The Journal of Arthroplasty, Volume 32, Issue 5, 1635 - 1640.e1

Prosthetic Dislocation and Revision After Primary Total Hip Arthroplasty in Lumbar Fusion Patients: A Propensity Score Matched-Pair Analysis

Perfetti, Dean C. et al.


Lumbar-pelvic fusion reduces the variation in pelvic tilt in functional situations by reducing lumbar spine flexibility, which is thought to be important in maintaining stability of a total hip arthroplasty (THA). We compared dislocation and revision rates for patients with lumbar fusion and subsequent THA to a matched comparison cohort with hip and spine degenerative changes undergoing only THA.


We identified patients in New York State who underwent primary elective lumbar fusion for degenerative disc disease pathology and subsequent THA between January 2005 and December 2012. A propensity score match was performed to compare 934 patients with prior lumbar fusion to 934 patients with only THA according to age, gender, race, Deyo comorbidity score, year of surgery, and surgeon volume. Revision and dislocation rates were assessed at 3, 6, and 12 months post-THA.

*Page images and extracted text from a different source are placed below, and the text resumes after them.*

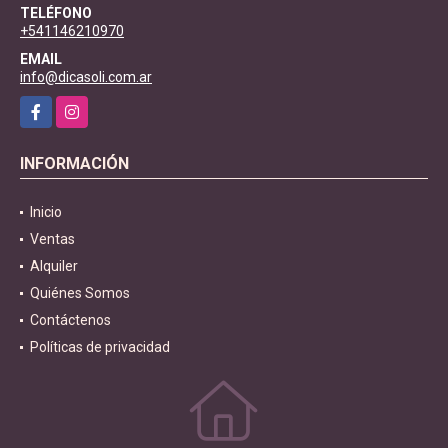
TELÉFONO
+541146210970
EMAIL
info@dicasoli.com.ar
Facebook
Instagram
INFORMACIÓN
Inicio
Ventas
Alquiler
Quiénes Somos
Contáctenos
Políticas de privacidad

At 12 months, patients with prior lumbar fusion had significantly increased rates of THA dislocation (control: 0.4%; fusion: 3.0%; P < .001) and revision (control: 0.9%; fusion: 3.9%; P < .001). At 12 months, fusion patients were 7.19 times more likely to dislocate their THA (P < .001) and 4.64 times more likely to undergo revision (P < .001).


Patients undergoing lumbar fusion and subsequent THA have significantly higher risks of dislocation and revision of their hip arthroplasty than a matched cohort of patients with similar hip and spine pathology but only undergoing THA. During preoperative consultation for patients with prior lumbar fusion, orthopedic surgeons must educate the patient and family about the increased risk of dislocation and revision.